§ Task statement
Switch "permission" to "consent" in the records, from the line with "1. You give" to the line with "you permit a". Rewrite only those lines, with everything else left unchanged.
===== Source data
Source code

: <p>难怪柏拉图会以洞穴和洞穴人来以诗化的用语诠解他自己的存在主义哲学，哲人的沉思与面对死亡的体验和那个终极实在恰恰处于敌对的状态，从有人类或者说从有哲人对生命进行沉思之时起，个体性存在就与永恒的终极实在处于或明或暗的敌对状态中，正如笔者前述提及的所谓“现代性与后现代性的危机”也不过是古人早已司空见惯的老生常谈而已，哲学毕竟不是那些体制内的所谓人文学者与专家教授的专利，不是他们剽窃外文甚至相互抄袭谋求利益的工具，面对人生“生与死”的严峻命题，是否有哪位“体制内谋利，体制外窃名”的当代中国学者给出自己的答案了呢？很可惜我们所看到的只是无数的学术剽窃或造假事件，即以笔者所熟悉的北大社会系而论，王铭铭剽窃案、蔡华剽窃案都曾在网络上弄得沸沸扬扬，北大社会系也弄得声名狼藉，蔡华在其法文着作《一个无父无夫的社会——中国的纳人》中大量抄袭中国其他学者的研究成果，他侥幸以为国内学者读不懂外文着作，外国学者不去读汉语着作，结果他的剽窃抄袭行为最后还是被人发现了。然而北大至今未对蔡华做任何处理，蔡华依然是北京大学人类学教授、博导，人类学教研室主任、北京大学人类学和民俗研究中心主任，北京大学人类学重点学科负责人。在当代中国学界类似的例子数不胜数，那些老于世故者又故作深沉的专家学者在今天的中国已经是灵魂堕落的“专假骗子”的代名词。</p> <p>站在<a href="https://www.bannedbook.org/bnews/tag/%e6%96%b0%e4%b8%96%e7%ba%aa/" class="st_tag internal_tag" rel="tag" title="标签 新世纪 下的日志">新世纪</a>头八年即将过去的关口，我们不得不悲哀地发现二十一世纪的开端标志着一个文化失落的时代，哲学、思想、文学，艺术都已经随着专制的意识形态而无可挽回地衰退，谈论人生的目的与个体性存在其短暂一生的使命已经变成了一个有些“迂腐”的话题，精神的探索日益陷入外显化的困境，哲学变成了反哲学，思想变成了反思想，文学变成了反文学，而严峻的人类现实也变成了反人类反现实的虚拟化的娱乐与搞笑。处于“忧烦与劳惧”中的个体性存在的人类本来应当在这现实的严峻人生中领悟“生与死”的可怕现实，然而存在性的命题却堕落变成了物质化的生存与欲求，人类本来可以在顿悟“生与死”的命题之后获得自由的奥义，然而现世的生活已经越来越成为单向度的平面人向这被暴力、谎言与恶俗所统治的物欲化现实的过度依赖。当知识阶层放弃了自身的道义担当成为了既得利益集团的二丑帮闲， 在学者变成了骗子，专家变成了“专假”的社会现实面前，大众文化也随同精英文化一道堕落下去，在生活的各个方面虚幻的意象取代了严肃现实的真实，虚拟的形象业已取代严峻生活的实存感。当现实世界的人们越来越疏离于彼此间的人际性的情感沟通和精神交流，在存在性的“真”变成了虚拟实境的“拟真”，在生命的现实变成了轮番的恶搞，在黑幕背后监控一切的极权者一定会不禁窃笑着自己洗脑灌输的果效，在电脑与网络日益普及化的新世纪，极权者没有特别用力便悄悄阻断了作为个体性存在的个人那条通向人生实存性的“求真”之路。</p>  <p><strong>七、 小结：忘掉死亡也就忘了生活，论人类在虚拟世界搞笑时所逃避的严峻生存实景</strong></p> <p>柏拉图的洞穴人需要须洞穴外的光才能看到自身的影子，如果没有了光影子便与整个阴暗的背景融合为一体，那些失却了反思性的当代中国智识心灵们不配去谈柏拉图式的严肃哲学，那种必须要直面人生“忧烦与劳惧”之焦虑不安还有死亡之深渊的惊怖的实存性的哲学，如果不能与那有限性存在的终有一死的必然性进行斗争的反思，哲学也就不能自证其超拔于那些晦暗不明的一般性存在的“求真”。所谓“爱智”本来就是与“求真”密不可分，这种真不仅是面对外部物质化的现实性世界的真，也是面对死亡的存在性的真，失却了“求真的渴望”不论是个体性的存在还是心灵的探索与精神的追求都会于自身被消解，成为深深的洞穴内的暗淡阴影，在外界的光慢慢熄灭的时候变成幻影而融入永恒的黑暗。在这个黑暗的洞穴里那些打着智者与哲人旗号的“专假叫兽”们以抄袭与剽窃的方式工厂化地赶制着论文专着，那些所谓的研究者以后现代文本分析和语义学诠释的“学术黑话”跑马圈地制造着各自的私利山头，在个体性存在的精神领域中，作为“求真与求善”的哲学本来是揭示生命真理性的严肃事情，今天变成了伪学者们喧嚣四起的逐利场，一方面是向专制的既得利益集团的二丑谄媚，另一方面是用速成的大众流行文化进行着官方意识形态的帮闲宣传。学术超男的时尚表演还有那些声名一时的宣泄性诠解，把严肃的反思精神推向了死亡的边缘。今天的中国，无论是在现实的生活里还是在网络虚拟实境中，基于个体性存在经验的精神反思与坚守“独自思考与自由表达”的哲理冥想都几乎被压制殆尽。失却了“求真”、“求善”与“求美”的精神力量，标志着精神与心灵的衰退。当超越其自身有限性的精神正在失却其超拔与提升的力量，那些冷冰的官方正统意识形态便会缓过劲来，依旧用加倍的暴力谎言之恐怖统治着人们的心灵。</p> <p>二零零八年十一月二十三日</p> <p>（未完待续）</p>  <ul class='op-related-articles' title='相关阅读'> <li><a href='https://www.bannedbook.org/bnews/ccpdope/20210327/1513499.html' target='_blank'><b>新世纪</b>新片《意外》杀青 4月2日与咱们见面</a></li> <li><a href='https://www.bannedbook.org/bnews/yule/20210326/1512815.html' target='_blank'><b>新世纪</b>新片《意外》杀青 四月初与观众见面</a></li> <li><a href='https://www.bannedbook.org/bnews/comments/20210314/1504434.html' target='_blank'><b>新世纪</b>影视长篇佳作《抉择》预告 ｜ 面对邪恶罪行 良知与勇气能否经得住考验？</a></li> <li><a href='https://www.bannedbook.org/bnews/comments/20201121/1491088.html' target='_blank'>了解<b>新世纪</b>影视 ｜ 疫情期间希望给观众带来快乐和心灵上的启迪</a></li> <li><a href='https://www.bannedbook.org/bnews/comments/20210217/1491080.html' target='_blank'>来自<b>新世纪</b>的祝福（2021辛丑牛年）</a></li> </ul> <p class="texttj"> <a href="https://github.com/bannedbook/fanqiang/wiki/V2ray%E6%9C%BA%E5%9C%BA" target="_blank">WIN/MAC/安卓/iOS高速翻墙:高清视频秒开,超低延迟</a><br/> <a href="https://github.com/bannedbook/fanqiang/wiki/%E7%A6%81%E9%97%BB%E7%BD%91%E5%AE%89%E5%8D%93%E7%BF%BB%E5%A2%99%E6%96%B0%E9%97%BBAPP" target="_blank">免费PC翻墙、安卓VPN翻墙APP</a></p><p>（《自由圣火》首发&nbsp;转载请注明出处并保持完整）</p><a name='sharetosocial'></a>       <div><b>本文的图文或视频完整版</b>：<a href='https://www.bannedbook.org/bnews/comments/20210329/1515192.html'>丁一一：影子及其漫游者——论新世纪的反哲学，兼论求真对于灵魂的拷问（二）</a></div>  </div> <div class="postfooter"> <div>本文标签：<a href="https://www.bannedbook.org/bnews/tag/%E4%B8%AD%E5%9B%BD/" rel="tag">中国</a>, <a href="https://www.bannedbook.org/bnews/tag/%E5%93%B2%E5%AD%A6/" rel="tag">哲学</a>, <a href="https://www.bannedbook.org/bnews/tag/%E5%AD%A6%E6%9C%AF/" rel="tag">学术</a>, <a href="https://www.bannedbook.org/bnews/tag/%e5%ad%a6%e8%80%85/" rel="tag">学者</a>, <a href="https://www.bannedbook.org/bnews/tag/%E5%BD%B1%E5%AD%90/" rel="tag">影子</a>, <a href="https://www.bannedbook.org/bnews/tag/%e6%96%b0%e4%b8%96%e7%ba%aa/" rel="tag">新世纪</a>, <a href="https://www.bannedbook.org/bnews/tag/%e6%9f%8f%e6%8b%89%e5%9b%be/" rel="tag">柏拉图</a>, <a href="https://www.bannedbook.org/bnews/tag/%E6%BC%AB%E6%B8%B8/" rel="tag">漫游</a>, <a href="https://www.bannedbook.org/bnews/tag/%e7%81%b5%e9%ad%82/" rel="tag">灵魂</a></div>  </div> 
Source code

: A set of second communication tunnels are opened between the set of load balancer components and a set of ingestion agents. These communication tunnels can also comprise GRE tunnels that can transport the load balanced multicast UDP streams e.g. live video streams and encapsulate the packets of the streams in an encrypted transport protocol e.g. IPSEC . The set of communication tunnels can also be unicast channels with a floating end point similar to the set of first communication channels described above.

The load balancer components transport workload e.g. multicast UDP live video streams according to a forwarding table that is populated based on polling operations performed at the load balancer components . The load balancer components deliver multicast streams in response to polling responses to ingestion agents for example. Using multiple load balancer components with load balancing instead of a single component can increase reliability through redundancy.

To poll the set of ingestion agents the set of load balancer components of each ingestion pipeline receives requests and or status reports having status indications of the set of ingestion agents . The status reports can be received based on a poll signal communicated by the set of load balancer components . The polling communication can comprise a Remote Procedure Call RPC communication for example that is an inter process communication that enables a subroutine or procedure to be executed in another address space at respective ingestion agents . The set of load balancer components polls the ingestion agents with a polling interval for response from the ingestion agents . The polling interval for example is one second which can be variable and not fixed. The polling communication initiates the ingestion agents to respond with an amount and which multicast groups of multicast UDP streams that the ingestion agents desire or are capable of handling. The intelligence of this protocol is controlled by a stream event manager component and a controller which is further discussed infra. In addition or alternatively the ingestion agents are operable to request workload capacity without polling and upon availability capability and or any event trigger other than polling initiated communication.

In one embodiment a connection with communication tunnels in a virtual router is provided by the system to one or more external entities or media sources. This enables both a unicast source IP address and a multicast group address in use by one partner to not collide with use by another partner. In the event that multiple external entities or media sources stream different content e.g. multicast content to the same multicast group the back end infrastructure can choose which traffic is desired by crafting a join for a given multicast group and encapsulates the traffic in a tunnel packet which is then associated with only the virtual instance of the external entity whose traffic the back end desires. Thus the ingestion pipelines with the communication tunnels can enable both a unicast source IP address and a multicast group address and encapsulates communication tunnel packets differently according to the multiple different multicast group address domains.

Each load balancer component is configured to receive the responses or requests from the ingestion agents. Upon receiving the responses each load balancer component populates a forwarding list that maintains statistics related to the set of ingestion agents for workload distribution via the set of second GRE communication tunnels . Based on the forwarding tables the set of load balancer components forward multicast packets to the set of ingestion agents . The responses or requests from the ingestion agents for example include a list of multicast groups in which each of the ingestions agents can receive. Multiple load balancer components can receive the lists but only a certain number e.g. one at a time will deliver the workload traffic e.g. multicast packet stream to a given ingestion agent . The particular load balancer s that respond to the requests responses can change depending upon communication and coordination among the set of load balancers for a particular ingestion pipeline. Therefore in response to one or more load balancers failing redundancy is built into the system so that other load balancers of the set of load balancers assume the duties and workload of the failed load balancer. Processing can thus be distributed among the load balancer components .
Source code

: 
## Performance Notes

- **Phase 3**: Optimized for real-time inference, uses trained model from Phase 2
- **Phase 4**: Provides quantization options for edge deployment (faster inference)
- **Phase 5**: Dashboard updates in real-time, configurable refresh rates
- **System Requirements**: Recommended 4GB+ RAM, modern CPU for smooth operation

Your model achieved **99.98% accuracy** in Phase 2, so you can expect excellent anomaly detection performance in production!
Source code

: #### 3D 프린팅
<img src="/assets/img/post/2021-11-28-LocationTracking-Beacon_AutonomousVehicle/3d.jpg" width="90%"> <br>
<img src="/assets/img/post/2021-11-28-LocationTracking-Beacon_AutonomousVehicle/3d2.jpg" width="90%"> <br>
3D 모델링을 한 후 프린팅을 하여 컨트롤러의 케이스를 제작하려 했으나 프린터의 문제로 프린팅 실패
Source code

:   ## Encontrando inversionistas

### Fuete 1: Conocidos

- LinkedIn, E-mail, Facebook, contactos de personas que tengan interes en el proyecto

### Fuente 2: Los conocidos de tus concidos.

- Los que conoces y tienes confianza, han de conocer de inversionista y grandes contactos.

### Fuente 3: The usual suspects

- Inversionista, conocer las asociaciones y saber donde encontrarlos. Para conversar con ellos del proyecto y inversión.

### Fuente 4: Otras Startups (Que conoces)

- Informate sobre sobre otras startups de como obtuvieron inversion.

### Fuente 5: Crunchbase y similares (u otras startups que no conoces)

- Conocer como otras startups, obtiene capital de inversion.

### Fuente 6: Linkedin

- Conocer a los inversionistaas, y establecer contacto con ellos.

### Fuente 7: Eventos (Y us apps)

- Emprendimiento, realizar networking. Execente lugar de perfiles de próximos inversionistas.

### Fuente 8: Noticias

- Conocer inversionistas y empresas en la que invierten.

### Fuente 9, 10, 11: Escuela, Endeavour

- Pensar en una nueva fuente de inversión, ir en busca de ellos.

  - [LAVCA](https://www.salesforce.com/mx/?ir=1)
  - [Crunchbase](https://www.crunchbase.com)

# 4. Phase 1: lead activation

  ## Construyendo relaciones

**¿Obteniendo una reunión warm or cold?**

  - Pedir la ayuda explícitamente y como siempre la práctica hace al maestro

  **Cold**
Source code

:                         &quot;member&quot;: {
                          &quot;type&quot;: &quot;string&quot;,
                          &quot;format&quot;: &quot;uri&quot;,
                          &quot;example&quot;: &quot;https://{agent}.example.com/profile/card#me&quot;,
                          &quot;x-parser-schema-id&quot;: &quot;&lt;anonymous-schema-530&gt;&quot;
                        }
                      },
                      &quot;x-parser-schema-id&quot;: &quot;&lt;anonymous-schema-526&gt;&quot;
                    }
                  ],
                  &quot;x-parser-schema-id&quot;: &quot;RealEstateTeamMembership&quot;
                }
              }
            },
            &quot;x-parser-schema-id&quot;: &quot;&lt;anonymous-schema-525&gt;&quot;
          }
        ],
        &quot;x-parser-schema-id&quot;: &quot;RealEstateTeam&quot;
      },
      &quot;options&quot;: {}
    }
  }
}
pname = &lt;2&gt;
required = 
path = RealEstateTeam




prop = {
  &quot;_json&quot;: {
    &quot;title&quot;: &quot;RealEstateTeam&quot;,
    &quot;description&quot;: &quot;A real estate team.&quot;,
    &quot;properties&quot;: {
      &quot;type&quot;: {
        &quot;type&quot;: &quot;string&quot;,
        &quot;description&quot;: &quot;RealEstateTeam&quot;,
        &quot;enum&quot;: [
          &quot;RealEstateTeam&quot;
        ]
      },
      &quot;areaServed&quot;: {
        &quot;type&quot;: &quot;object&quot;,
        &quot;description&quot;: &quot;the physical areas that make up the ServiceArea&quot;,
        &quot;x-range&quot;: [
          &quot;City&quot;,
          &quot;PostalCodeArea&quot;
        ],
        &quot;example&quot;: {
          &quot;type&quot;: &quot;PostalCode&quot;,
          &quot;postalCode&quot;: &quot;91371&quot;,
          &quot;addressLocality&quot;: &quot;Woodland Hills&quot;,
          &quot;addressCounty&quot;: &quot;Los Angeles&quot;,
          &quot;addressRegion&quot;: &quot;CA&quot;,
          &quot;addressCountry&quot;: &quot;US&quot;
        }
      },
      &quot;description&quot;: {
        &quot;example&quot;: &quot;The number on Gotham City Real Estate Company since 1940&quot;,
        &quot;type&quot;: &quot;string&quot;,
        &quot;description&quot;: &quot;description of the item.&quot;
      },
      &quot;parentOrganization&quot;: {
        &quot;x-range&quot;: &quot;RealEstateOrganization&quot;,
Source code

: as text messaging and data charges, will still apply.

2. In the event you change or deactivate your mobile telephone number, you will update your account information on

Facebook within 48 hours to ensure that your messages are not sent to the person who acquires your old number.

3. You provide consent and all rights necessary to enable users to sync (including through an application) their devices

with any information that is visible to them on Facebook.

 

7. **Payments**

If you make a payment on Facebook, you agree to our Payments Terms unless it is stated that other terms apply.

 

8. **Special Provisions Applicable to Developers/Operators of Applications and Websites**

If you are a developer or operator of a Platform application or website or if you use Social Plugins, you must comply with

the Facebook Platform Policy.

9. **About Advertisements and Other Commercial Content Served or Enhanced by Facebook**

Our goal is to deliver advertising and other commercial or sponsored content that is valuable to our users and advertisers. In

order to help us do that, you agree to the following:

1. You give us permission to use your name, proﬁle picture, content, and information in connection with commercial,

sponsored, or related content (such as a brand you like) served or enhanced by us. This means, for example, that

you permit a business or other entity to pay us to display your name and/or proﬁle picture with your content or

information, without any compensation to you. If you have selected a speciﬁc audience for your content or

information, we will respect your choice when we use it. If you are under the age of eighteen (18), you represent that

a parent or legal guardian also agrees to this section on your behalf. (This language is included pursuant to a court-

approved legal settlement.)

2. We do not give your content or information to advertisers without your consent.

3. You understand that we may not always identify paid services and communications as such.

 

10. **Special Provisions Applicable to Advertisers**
==========
§ Response for this exercise
1. You give us consent to use your name, proﬁle picture, content, and information in connection with commercial,

sponsored, or related content (such as a brand you like) served or enhanced by us. This means, for example, that

you permit a business or other entity to pay us to display your name and/or proﬁle picture with your content or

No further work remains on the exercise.